# Material for the task start

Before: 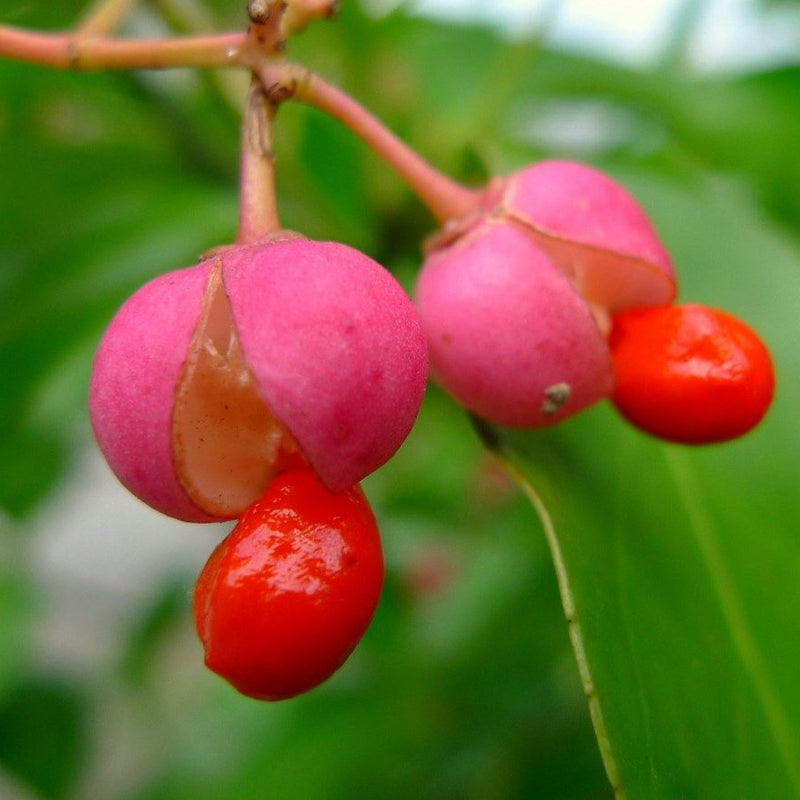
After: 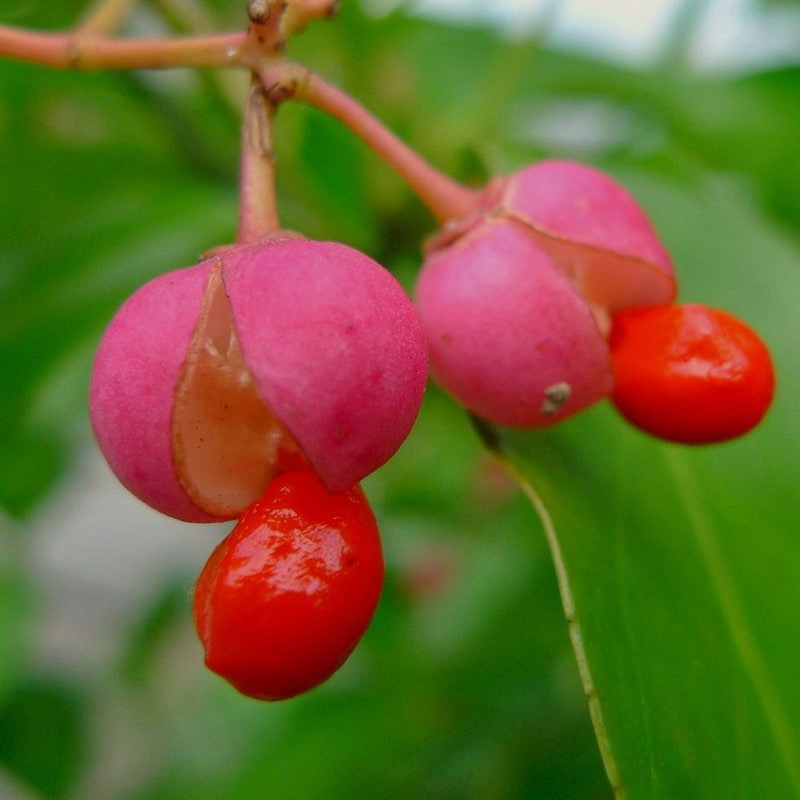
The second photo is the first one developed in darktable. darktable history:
tone equalizer: -8 EV 0.25 EV, -7 EV 0.417 EV, -6 EV 0.417 EV, -5 EV 0.25 EV, -3 EV -0.25 EV, -2 EV -0.417 EV, -1 EV -0.417 EV, +0 EV -0.25 EV, edges refinement/feathering 500, mask exposure compensation -1.57 EV, preserve details guided filter
bloom: size 9%, threshold 100%, strength 7%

# Material for the task end

Exercise: Transcribe the lines above word for word, and leave the pictures out of your copy.

Exercise result:
Before: 
After: 
The second photo is the first one developed in darktable. darktable history:
tone equalizer: -8 EV 0.25 EV, -7 EV 0.417 EV, -6 EV 0.417 EV, -5 EV 0.25 EV, -3 EV -0.25 EV, -2 EV -0.417 EV, -1 EV -0.417 EV, +0 EV -0.25 EV, edges refinement/feathering 500, mask exposure compensation -1.57 EV, preserve details guided filter
bloom: size 9%, threshold 100%, strength 7%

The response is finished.